→ What needs to be done:
Scan the records below for the line with "la tarifa ilimitada y 2" and the line with "elah dipasang di", and retype that range exactly, both ends included, pictures excepted.

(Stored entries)
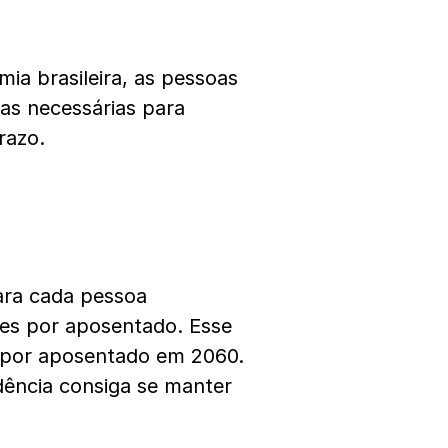
ia brasileira, as pessoas
as necessárias para
razo.
para cada pessoa
es por aposentado. Esse
r por aposentado em 2060.
vidência consiga se manter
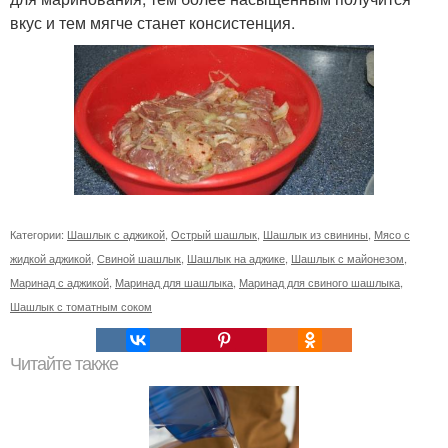
вкус и тем мягче станет консистенция.
Категории:
Шашлык с аджикой
,
Острый шашлык
,
Шашлык из свинины
,
Мясо с
жидкой аджикой
,
Свиной шашлык
,
Шашлык на аджике
,
Шашлык с майонезом
,
Маринад с аджикой
,
Маринад для шашлыка
,
Маринад для свиного шашлыка
,
Шашлык с томатным соком
Читайте также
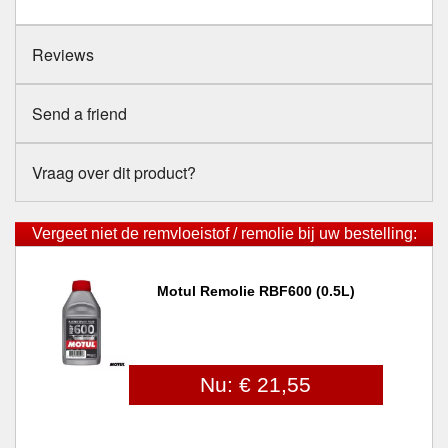
Reviews
Send a friend
Vraag over dit product?
Vergeet niet de remvloeistof / remolie bij uw bestelling:
Motul Remolie RBF600 (0.5L)
Nu: € 21,55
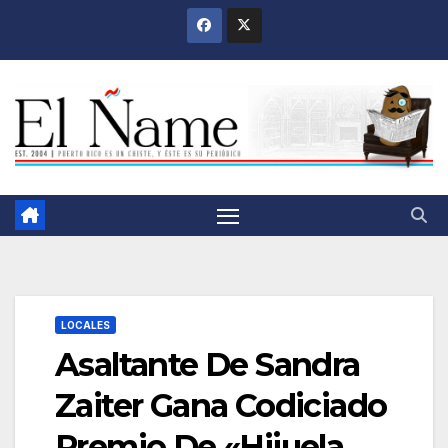
Saltar
al
contenido
LOCALES
Asaltante De Sandra
Zaiter Gana Codiciado
Premio De «Hijuela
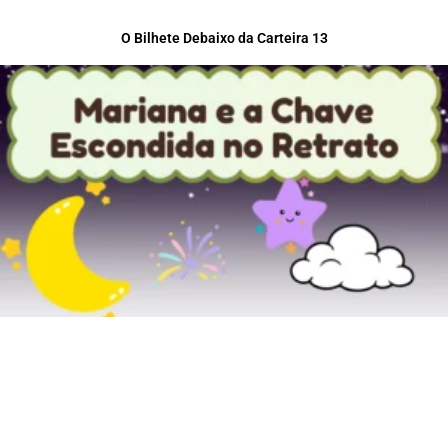
O Bilhete Debaixo da Carteira 13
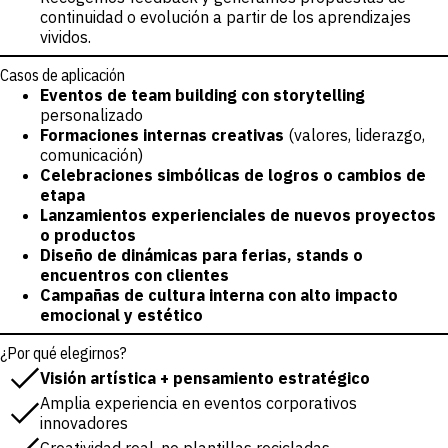
continuidad o evolución a partir de los aprendizajes
vividos.
Casos de aplicación
Eventos de team building con storytelling
personalizado
Formaciones internas creativas
(valores, liderazgo,
comunicación)
Celebraciones simbólicas de logros o cambios de
etapa
Lanzamientos experienciales de nuevos proyectos
o productos
Diseño de dinámicas para ferias, stands o
encuentros con clientes
Campañas de cultura interna con alto impacto
emocional y estético
¿Por qué elegirnos?
Visión artística + pensamiento estratégico
Amplia experiencia en eventos corporativos
innovadores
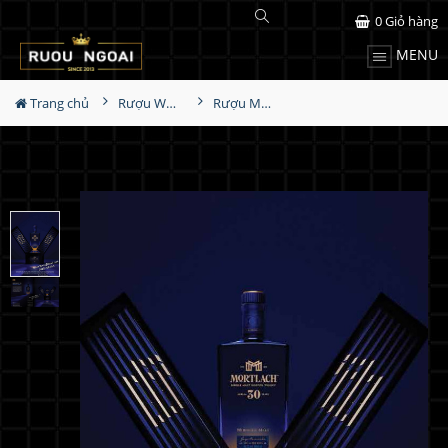
0
Giỏ hàng
MENU
Trang chủ
Rượu Whisky
Rượu Mortlach 30YO Midnight Malt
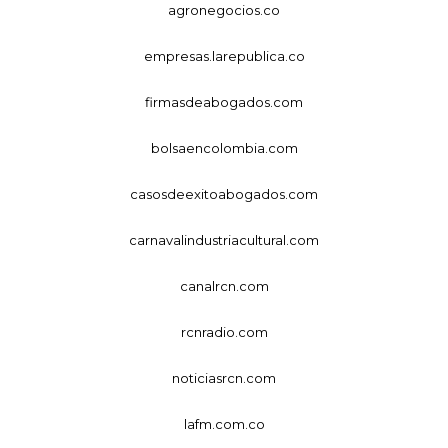
agronegocios.co
empresas.larepublica.co
firmasdeabogados.com
bolsaencolombia.com
casosdeexitoabogados.com
carnavalindustriacultural.com
canalrcn.com
rcnradio.com
noticiasrcn.com
lafm.com.co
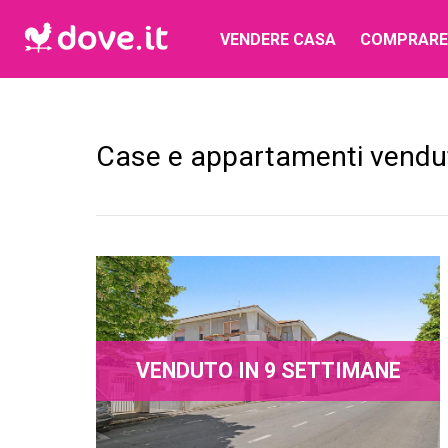
VENDERE CASA
COMPRARE
Case e appartamenti vendu
VENDUTO IN 9 SETTIMANE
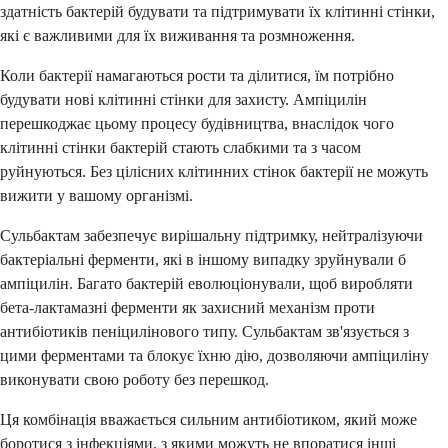
здатність бактерій будувати та підтримувати їх клітинні стінки,
які є важливими для їх виживання та розмноження.
Коли бактерії намагаються рости та ділитися, їм потрібно
будувати нові клітинні стінки для захисту. Ампіцилін
перешкоджає цьому процесу будівництва, внаслідок чого
клітинні стінки бактерій стають слабкими та з часом
руйнуються. Без цілісних клітинних стінок бактерії не можуть
вижити у вашому організмі.
Сульбактам забезпечує вирішальну підтримку, нейтралізуючи
бактеріальні ферменти, які в іншому випадку зруйнували б
ампіцилін. Багато бактерій еволюціонували, щоб виробляти
бета-лактамазні ферменти як захисний механізм проти
антибіотиків пеніцилінового типу. Сульбактам зв'язується з
цими ферментами та блокує їхню дію, дозволяючи ампіциліну
виконувати свою роботу без перешкод.
Ця комбінація вважається сильним антибіотиком, який може
боротися з інфекціями, з якими можуть не впоратися інші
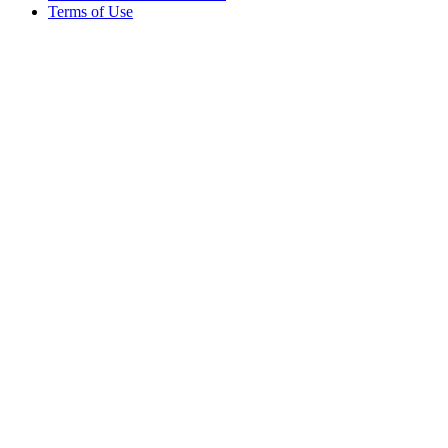
Terms of Use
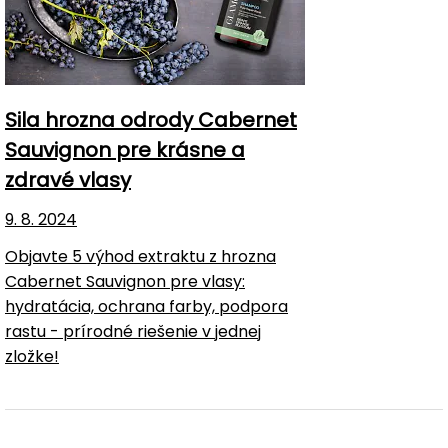
Sila hrozna odrody Cabernet
Sauvignon pre krásne a
zdravé vlasy
9. 8. 2024
Objavte 5 výhod extraktu z hrozna
Cabernet Sauvignon pre vlasy:
hydratácia, ochrana farby, podpora
rastu - prírodné riešenie v jednej
zložke!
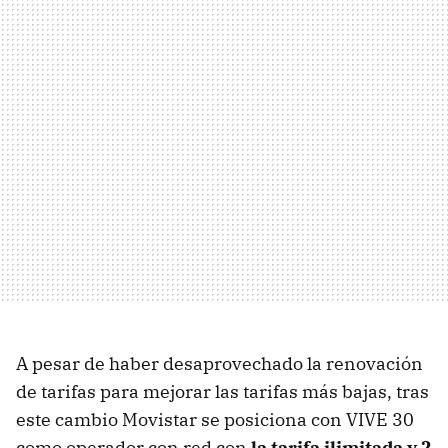
A pesar de haber desaprovechado la renovación
de tarifas para mejorar las tarifas más bajas, tras
este cambio Movistar se posiciona con VIVE 30
como operador con red con
la tarifa ilimitada y 2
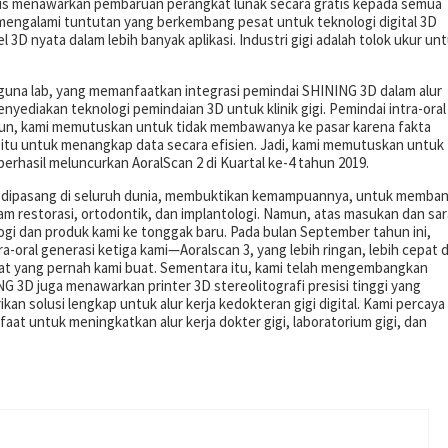
erus menawarkan pembaruan perangkat lunak secara gratis kepada semua
engalami tuntutan yang berkembang pesat untuk teknologi digital 3D
 3D nyata dalam lebih banyak aplikasi. Industri gigi adalah tolok ukur un
engguna lab, yang memanfaatkan integrasi pemindai SHINING 3D dalam alur
menyediakan teknologi pemindaian 3D untuk klinik gigi. Pemindai intra-oral
un, kami memutuskan untuk tidak membawanya ke pasar karena fakta
itu untuk menangkap data secara efisien. Jadi, kami memutuskan untuk
erhasil meluncurkan AoralScan 2 di Kuartal ke-4 tahun 2019.
elah dipasang di seluruh dunia, membuktikan kemampuannya, untuk memba
 dalam restorasi, ortodontik, dan implantologi. Namun, atas masukan dan sa
gi dan produk kami ke tonggak baru. Pada bulan September tahun ini,
-oral generasi ketiga kami—Aoralscan 3, yang lebih ringan, lebih cepat 
g kuat yang pernah kami buat. Sementara itu, kami telah mengembangkan
NG 3D juga menawarkan printer 3D stereolitografi presisi tinggi yang
n solusi lengkap untuk alur kerja kedokteran gigi digital. Kami percaya
aat untuk meningkatkan alur kerja dokter gigi, laboratorium gigi, dan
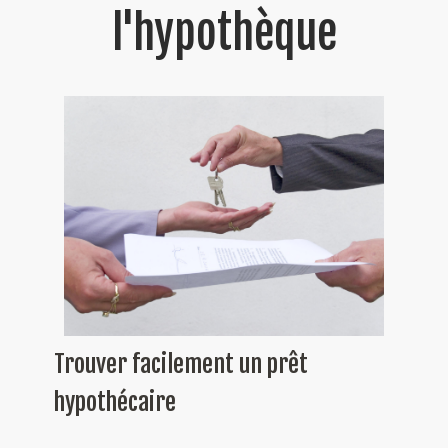
l'hypothèque
Trouver facilement un prêt
hypothécaire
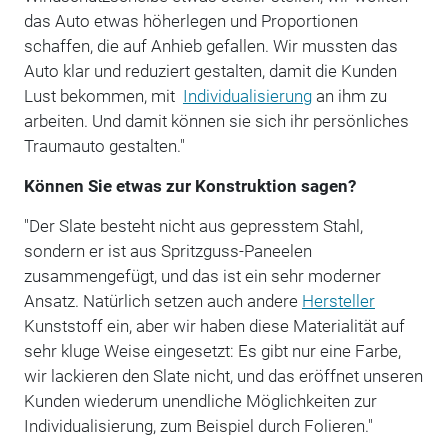
das Auto etwas höherlegen und Proportionen
schaffen, die auf Anhieb gefallen. Wir mussten das
Auto klar und reduziert gestalten, damit die Kunden
Lust bekommen, mit
Individualisierung
an ihm zu
arbeiten. Und damit können sie sich ihr persönliches
Traumauto gestalten."
Können Sie etwas zur Konstruktion sagen?
"Der Slate besteht nicht aus gepresstem Stahl,
sondern er ist aus Spritzguss-Paneelen
zusammengefügt, und das ist ein sehr moderner
Ansatz. Natürlich setzen auch andere
Hersteller
Kunststoff ein, aber wir haben diese Materialität auf
sehr kluge Weise eingesetzt: Es gibt nur eine Farbe,
wir lackieren den Slate nicht, und das eröffnet unseren
Kunden wiederum unendliche Möglichkeiten zur
Individualisierung, zum Beispiel durch Folieren."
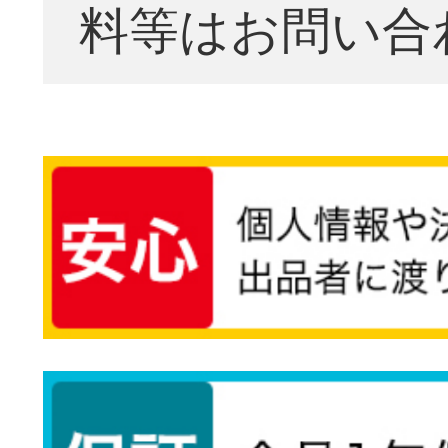
料等はお問い合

→ Result:
la tarifa ilimitada y 2
erus menawarkan pembaruan perangkat lunak secara gratis kepada semua
engalami tuntutan yang berkembang pesat untuk teknologi digital 3D
 3D nyata dalam lebih banyak aplikasi. Industri gigi adalah tolok ukur un
engguna lab, yang memanfaatkan integrasi pemindai SHINING 3D dalam alur
menyediakan teknologi pemindaian 3D untuk klinik gigi. Pemindai intra-oral
un, kami memutuskan untuk tidak membawanya ke pasar karena fakta
itu untuk menangkap data secara efisien. Jadi, kami memutuskan untuk
erhasil meluncurkan AoralScan 2 di Kuartal ke-4 tahun 2019.
elah dipasang di seluruh dunia, membuktikan kemampuannya, untuk memba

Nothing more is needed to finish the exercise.